Die USA gehen davon aus, daß die ihnen zufallende Sorge um die Ordnung ihren Erfolg in der Konkurrenz gewährleisten wird und muß; die somit eingerichtete Freiheit des Kapitals, der produktivitäts- und akkumulationsfördernde Vergleich von Nationalökonomien, müssen dem eigenen Kapital quasi automatisch als Ankurbler und Nutznießer profitabler Produktion, wo sie auch immer entsteht, zugute kommen.

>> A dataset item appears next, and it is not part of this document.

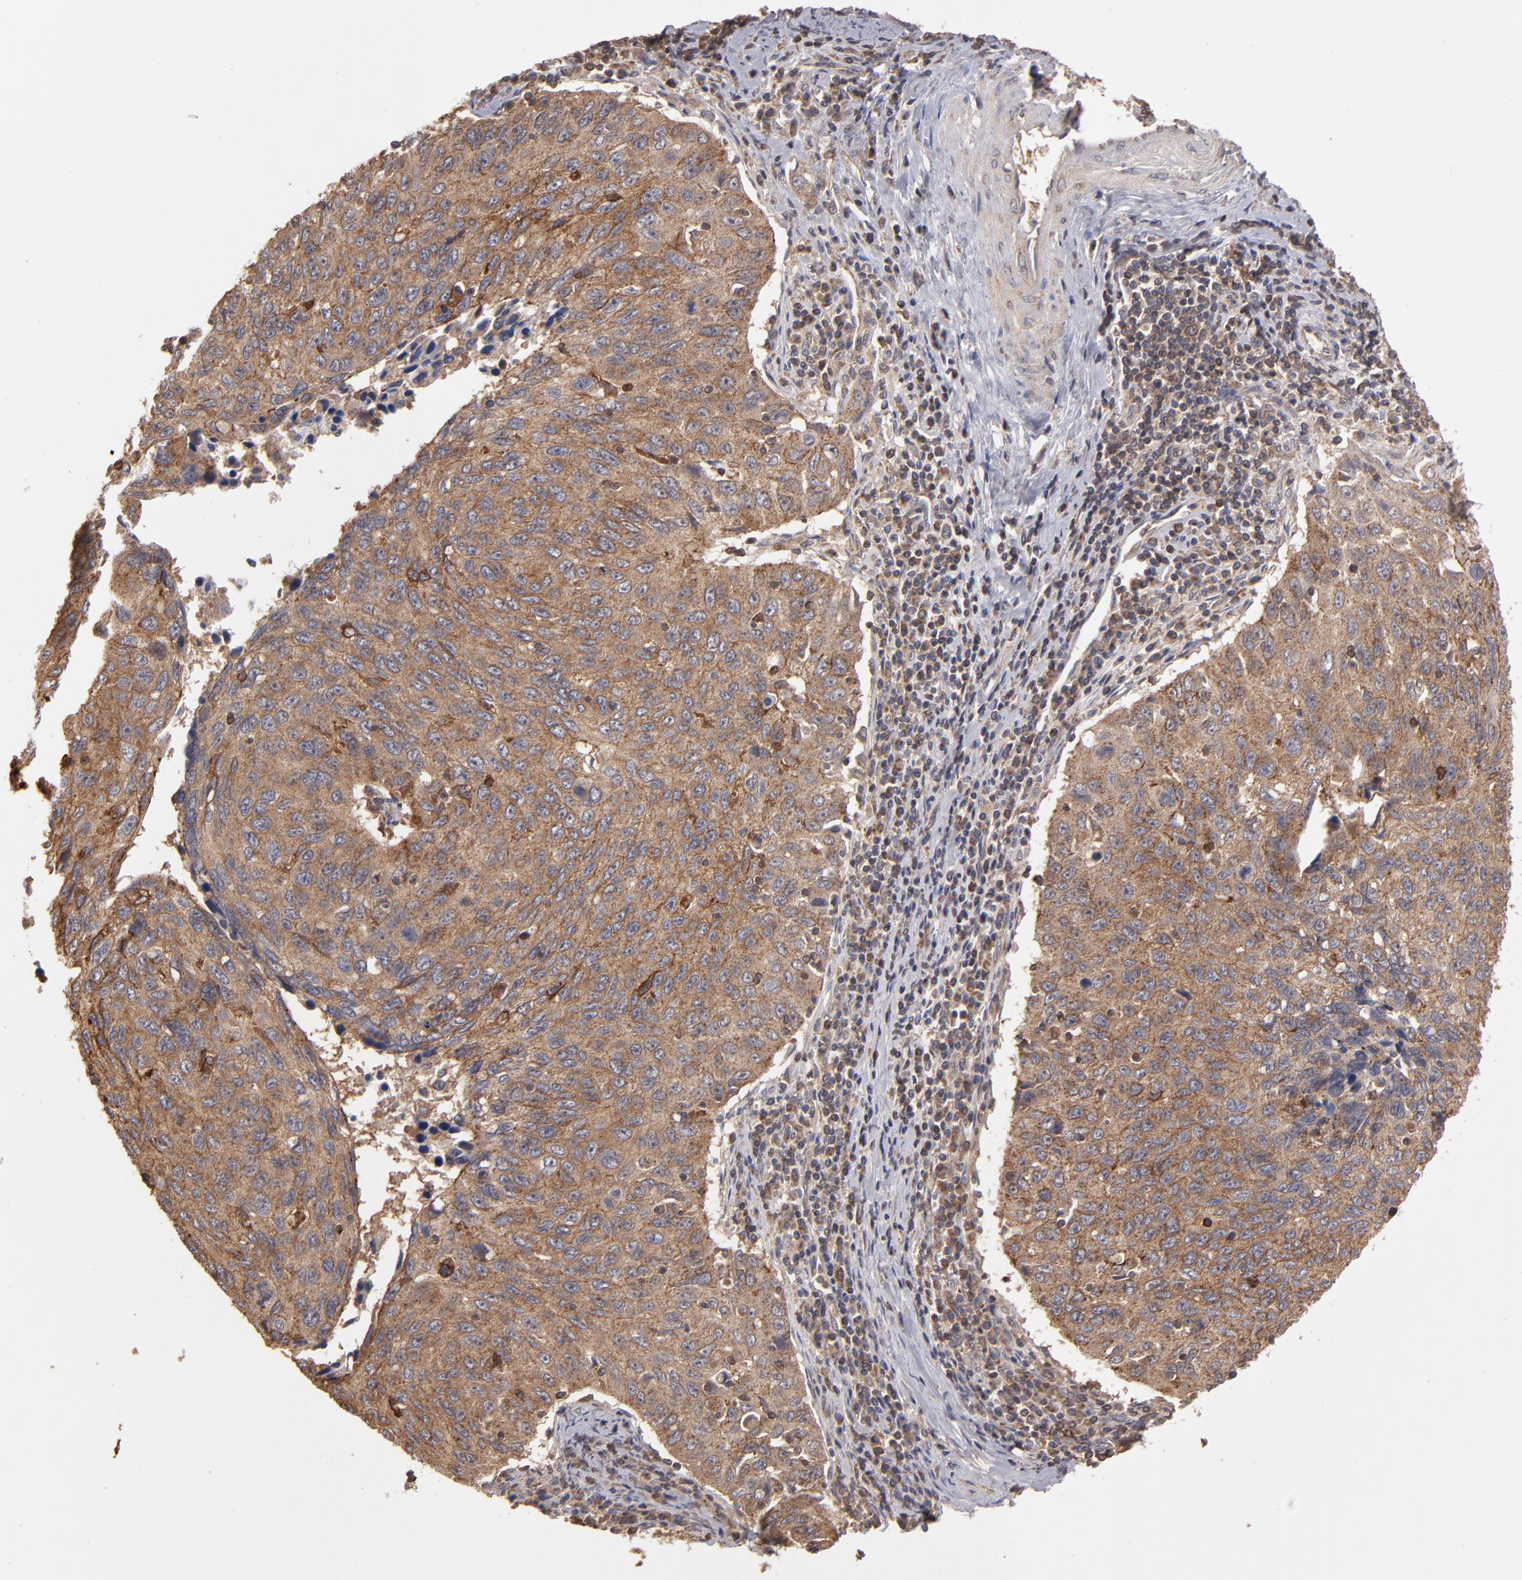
{"staining": {"intensity": "moderate", "quantity": ">75%", "location": "cytoplasmic/membranous"}, "tissue": "cervical cancer", "cell_type": "Tumor cells", "image_type": "cancer", "snomed": [{"axis": "morphology", "description": "Squamous cell carcinoma, NOS"}, {"axis": "topography", "description": "Cervix"}], "caption": "Human cervical cancer stained for a protein (brown) reveals moderate cytoplasmic/membranous positive staining in approximately >75% of tumor cells.", "gene": "RPS6KA6", "patient": {"sex": "female", "age": 53}}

Damit ist auch der Maßstab des Sich-Bewährens vorgegeben: Das Gatt ist für den Staat ein Vorteil, der seine Geschäfte über die ganze Welt auszudehnen versteht nationaler Wirtschaftserfolg verlangt entschiedenen Internationalismus in Sachen Ausbeutung. Die ökonomische Gegensätzlichkeit konkurrierender kapitalistischer Staaten kommt dadurch erst so richtig schön zur Blüte. Daß es ein Gatt gibt, schafft ja nicht die Tatsache aus der Welt, daß die Konkurrenz zwischen Verlierern und Gewinnern scheidet, im Gegenteil: Wenn staatliche Schutzmaßnahmen fürs eigene Kapital nur noch unter den Bedingungen des Gatt ergriffen werden können, heißt dies, daß man entweder den Erfolg auf dem Weltmarkt (= in allen anderen Ländern) packt oder seine nationale Ökonomie ausländischem Gewinnstreben anzubequemen hat. Damit ist schon der nächste Witz dieser Konkurrenzregelung angegeben: Es besteht ein Interesse der erfolgreichen Staaten an der Aufrechterhaltung der von ihnen benützten Ökonomien, ein Interesse, das

sich überhaupt nur geltend machen kann, weil dem unterlegenen Staat die gewaltsamen Mittel zur Revision des Handelsmißerfolgs untersagt sind, und das

sich in Form der Hilfe vorträgt: Die geschädigte Ökonomie muß - da Ruinierung ja beiden Seiten nichts einbringt! - staatlich kreditiert und privat mit Kapital versorgt werden, damit ihre Ressourcen, die sie selbst nicht profitabel anzuwenden verstand, sich für auswärtige Reichtumsproduktion weiter nützlich machen. Die in den "protektionistischen" Paragraphen des Gatt enthaltene Rücksichtnahme auf die Schädigungen durch den Welthandel erweitert sich also in die unmittelbare staatliche Fürsorge um den unterlegenen Konkurrenten. Entsprechende Einbußen an Souveränität hat dieser natürlich hinzunehmen - angesichts des Verbots, aus ökonomischer Gegensätzlichkeit den Übergang zu staatlicher Gegnerschaft zu machen, ist dies jedoch die genau richtige Methode für den viertrangigen EG-Staat bis hin zur Bananenrepublik, sich auf dem Weltmarkt zu bewähren und Anerkennung und Berücksichtigung einfordern zu können.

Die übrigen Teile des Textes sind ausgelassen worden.